-- Page extract follows --
While Bob Cummings appeared in various movies throughout the Sixties, his most notable role may have been in a sitcom which lasted only one season. My Living Doll debuted in September 1964 and was one of the many sitcoms which followed the lead of the hit My Favourite Martian. In My Living Doll Bob Cummings played psychologist Dr. Bob McDonald. MacDonald is left in the care of an android, designated AF 709, developed by his friend Dr. Carl Miller (Henry Beckman), when Miller must go to Pakistan on government business. Unfortunately for MacDonald, AF 709 looks exactly like Julie Newmar (who played her, of course). Furthermore, AF 709 is top secret, so MacDonald must keep anyone from learning that AF 709 is actually a very advanced robot. MacDonald named AF 709 "Rhoda" and passed her off as Dr. Miller's niece, who was staying with him. He also "hired" her as his secretary at work (a job for which she is perfectly suited--she can type hundreds of words a minute and her memory banks hold thousands of bits of information). MacDonald also decided to teach Rhoda how to be the "perfect" woman--one who does what she is told to. In this final task MacDonald appears to have never quite succeeded, as Rhoda seems to have somewhat a mind of her own....
Sadly, My Living Doll would be scheduled Sundays opposite Bonanza, then the top rated show on television. CBS would move the show to Wednesday in January, where it would perform no better against another highly rated Western on NBC, The Virginian. Complicating matters were problems on the set of My Living Doll. Although both stars gave sterling performances, Bob Cummings and Julie Newmar did not get along particularly well. Eventually, Mr. Cummings would walk off the set with five episodes left to be shot. The role of Rhonda's caretaker would then be assumed by co-star Jack Mullaney, whose character Peter had learned she was a robot. Sadly, My Living Doll would be cancelled after only one season.
Bob Cummings would not be absent from television, however, as he guest starred on Green Acres, The Flying Nun, and appeared in the telefilm Gidget Grows Up. He would go onto guest star on such shows as Arnie, Bewitched, Here's Lucy, Love American Style, and The Love Boat. He appeared again on Broadway in 1966 in the play The Wayward Stork. His last appearance on the screen was as the host of "Walt Disney World's 15th Anniversary Celebration" on The Disney Sunday Movie. In 1988 he was an honoured guest at Fulton, Missouri's Kingdom Days festival and even hosted a special screening of King's Row. He died on December 2, 1990 at the age of 80.
Although best known for his gallant and often bumbling roles in movie comedies and his role as playboy Bob Collins on The Bob Cummings Show, Robert Cummings was actually a very talented actor. Indeed, he was a bit of a chameleon. He received his first role on Broadway by masquerading as an Englishmen. He would later play scientists, such as the psychologist on My Living Doll and the anthropologist on Beach Party. He was perfect in comedies, where his sense of timing was always impeccable, but could also play in dramas as well. It is because of his versatility and sheer talent that Bob Cummings is still remembered today.
-- Page extract concluded --
-- Records shown follows --
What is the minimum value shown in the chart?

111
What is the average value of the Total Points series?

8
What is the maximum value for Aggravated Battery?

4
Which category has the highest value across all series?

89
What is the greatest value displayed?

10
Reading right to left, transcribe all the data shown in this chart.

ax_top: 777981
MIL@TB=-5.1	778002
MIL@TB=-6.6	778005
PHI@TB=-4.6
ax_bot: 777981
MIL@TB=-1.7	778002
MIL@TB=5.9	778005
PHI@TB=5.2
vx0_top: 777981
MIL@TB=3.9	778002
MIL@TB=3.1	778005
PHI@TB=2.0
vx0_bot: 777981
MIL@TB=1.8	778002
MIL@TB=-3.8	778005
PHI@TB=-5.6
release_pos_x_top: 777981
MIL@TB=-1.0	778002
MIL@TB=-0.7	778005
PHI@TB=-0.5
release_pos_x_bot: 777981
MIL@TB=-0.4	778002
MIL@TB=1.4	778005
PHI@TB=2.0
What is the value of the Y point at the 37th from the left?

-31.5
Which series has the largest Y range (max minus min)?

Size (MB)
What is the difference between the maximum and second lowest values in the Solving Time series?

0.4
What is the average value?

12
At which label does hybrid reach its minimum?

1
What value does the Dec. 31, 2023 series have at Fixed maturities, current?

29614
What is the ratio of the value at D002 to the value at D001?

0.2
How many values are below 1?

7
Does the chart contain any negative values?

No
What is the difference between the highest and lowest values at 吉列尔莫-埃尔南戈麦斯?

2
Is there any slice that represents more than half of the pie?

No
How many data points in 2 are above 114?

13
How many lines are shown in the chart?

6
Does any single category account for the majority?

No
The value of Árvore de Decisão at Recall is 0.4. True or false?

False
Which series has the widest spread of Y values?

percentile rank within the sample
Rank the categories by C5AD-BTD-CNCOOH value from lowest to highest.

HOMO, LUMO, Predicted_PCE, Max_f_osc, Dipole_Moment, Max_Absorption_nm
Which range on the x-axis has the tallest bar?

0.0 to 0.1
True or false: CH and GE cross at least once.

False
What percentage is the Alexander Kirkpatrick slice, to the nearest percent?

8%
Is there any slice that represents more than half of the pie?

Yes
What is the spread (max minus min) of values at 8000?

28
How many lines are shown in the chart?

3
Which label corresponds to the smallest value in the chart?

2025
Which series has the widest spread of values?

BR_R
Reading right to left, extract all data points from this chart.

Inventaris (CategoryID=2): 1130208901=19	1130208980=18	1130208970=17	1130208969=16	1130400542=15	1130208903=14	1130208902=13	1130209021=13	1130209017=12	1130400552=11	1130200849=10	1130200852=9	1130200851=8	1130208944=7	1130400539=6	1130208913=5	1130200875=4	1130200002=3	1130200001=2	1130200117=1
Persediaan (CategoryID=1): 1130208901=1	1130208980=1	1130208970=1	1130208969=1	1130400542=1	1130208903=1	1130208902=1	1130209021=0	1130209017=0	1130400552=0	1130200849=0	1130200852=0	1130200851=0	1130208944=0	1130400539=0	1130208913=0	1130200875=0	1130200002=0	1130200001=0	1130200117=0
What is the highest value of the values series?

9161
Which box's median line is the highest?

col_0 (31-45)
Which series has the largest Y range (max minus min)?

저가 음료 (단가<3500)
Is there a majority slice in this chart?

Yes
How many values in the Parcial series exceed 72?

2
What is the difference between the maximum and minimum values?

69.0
-- Records shown concluded --
Brief 1
In the Bob Cummings text, what designation is given to the android in My Living Doll?
Brief 2
Repeat the Bob Cummings text from "Sadly, My Living Doll would be scheduled" up to and including "after only one season.".
The records have nothing to do with the Bob Cummings text.

Your response 1
AF 709

Your response 2
Sadly, My Living Doll would be scheduled Sundays opposite Bonanza, then the top rated show on television. CBS would move the show to Wednesday in January, where it would perform no better against another highly rated Western on NBC, The Virginian. Complicating matters were problems on the set of My Living Doll. Although both stars gave sterling performances, Bob Cummings and Julie Newmar did not get along particularly well. Eventually, Mr. Cummings would walk off the set with five episodes left to be shot. The role of Rhonda's caretaker would then be assumed by co-star Jack Mullaney, whose character Peter had learned she was a robot. Sadly, My Living Doll would be cancelled after only one season.